Which refutes the atheist assumption that Christians are science deniers. Some are, some aren’t, and some deny science on some issues but not others.
I would accuse these bigoted atheists of being history deniers. They are living back in the time of Galileo when Christians really were anti-science, and have ignored the huge changing of thinking in church circles ever since. Some more than others.
Questioning God
Looking for a pattern in all this we could be swamped by all the detail.
But I would stress one overall aspect …. that if God is just a character in a story … we should encourage people question their gods … with scepticism, but also empathy.

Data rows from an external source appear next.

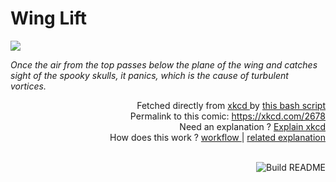 # <b>Wing Lift</b>

[![](https://imgs.xkcd.com/comics/wing_lift.png)](https://xkcd.com/2678)

<i>Once the air from the top passes below the plane of the wing and catches sight of the spooky skulls, it panics, which is the cause of turbulent vortices.</i>

<div align="right">
  Fetched directly from
  <a href="https://xkcd.com">
    xkcd
  </a>
  by
  <a href="https://github.com/Vanille-N/Vanille-N/blob/master/fetch">
    this bash script
  </a>
</div>
<div align="right">
  Permalink to this comic:
  <a href="https://xkcd.com/2678">
    https://xkcd.com/2678
  </a>
</div>
<div align="right">
  Need an explanation ?
  <a href="https://www.explainxkcd.com/wiki/index.php/2678">
    Explain xkcd
  </a>
</div>
<div align="right">
  How does this work ?
  <a href="https://github.com/Vanille-N/Vanille-N/blob/master/.github/workflows/build.yml">
    workflow
  </a>
  |
  <a href="https://simonwillison.net/2020/Jul/10/self-updating-profile-readme/">
    related explanation
  </a>
</div><br>

<a href="https://github.com/Vanille-N/Vanille-N/actions"><img src="https://github.com/Vanille-N/Vanille-N/workflows/Build%20README/badge.svg" align="right" alt="Build README"></a>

And the Jewish people are experts in this …. they have been doing it for over 2,000 years.
The extreme example, in my view, is the Jewish book of Job …. I read you the terrible story of the suffering that happened to Job. But that was just the start of a huge discussion about why he suffered. In the story, three of his friends come along to comfort him, and they all l bring different explanations for why God let this happen. The book has dozens of excuses. And Job rejects them one by one.
But to my mind the worst excuse these friends made … was that God would punish Job for asking so many questions. This excuse goes full circle. It blames the victim for his own suffering.
And Job hits back … miserable comforters are you all.. I could have said those things if I were in your place, but it would have comforted you.
So this book is not about God as such. It is about the right to ask questions about God….. especially when you are in trouble.
It’s still a Jewish pastime to ask questions about God.
The musical Fiddler on the Roof, was on TV two weeks ago, it has a very devout Jewish father who keeps making argumentative prayers to God. It’s set in Russia during the revolution, and how badly Jews were treated, all focused on one family. One daughter marries a communist, for instance, driving the father to despair.
So summing up… we have looked at five ways people make excuses for God
- The overall problem is it makes people afraid to ask questions.
- And the answer is to keep on listening to people who are in trouble, and not discourage them with demoralising stories about God.